Here are there tips for improving risk assessment:
1) Risk / reward models usually follow a curve.
Like Smith puts it, "eighty percent of the reward can usually be had for twenty percent of the risk." In other words, the risk increases as one tries to optimise an outcome. More energy leads to better results but also increases the risks.
"These changes will likely destabilise workers, will probably increase defects, and will affect all sorts of other departments in the company from accounting to HR. So risk increases all around us as we make the changes," Smith explains.
How to manage risks better? You have to be incremental in change and model change along a curve of risk and reward so that you get most of the reward without taking on inordinate amounts of risk.
2) Risk assessment must evaluate the consequences.
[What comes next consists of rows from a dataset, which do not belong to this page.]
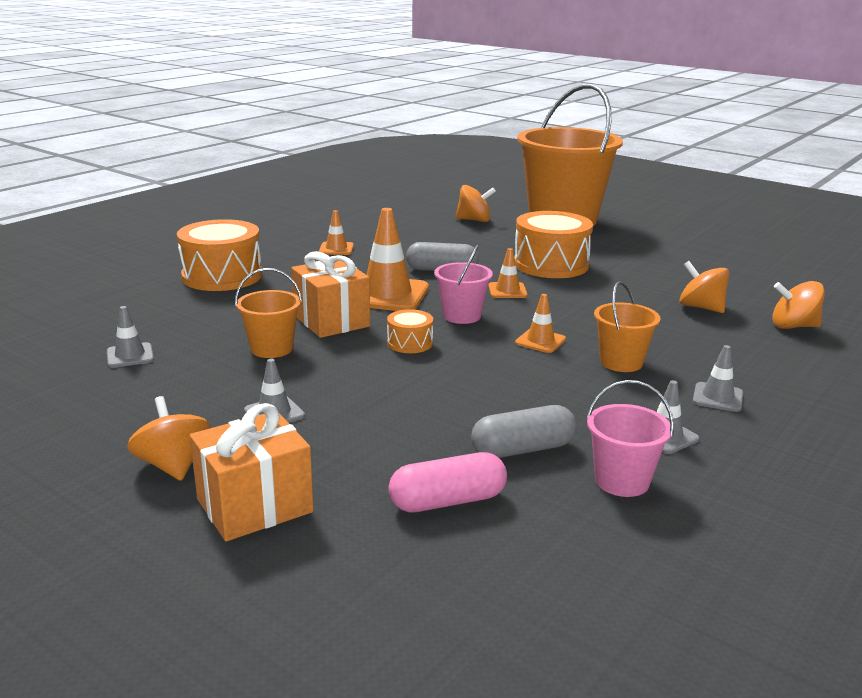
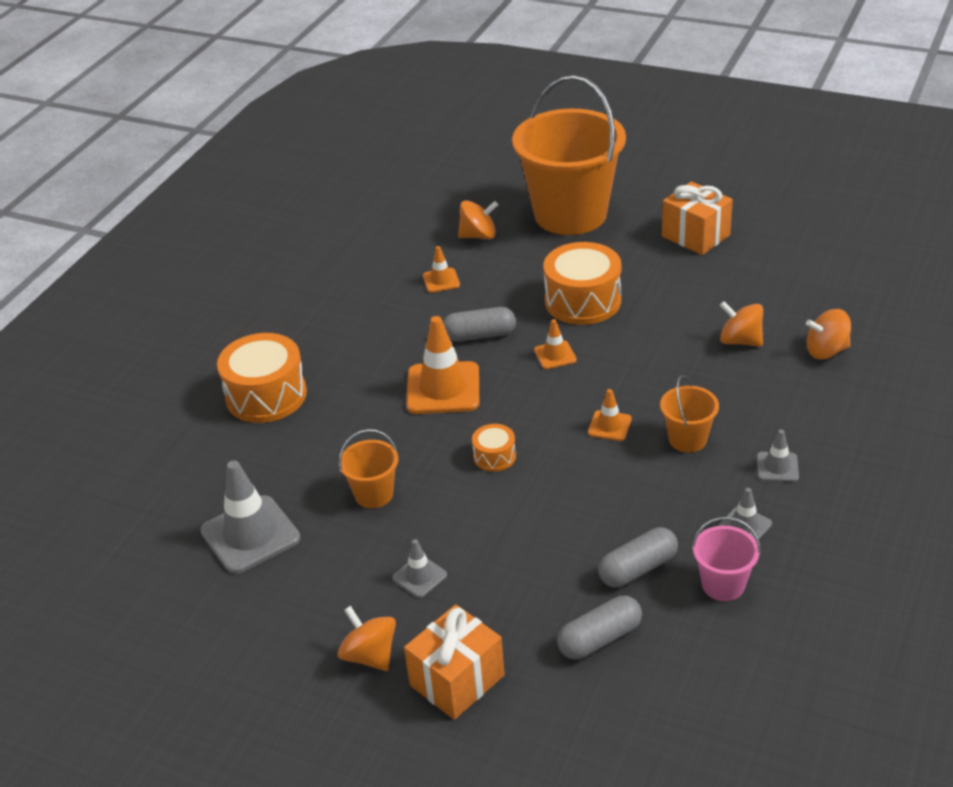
camera: 10 degrees left, 15 degrees up
grey traffic cone [107,306,154,368] -> grey traffic cone [200,460,300,574], size x1.97
orange gift [291,251,370,338] -> orange gift moved to [662,181,733,255]
orange traffic cone [319,210,354,255] -> orange traffic cone moved to [423,246,460,293]
pink capsule [388,452,507,513] -> grey capsule [557,596,642,659]
pink bucket [434,245,493,324] -> none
This is a step you have to take because two risks may be equal, but they may have totally different consequences. For instance, one risk with two choices of investment may lead to different consequences. Solutions given by Smith? You have to use a surface: "a multi-dimensional mathematical model, and in this case, one that includes not only the risks involved in a decision, but also the consequences."
So calculate the relative likelihood of a bad outcome, and the relative consequences of such an outcome, and place the resulting point on the surface. The same method applies for all alternatives. And when you finish, the point that is lower and to the left in the matrix is generally the least risky alternative.
3) Risk should not be discounted over time.
You may have the habit of thinking that if something doesn't happen in a while, it is unlikely to happen. This is how you take risks that you shouldn't be taking (like not wearing your seatbelt while driving).
How do you translate this in the business world? It's called irrational faith in the quality of people, processes and technologies. Companies don't improve their security system over time, for instance, because they haven't had a security break (yet).
But do remember this tip from Smith: A risk assessment is one of the most difficult tasks in business and in life itself so we should apply a more scientific approach instead of relying on our emotions.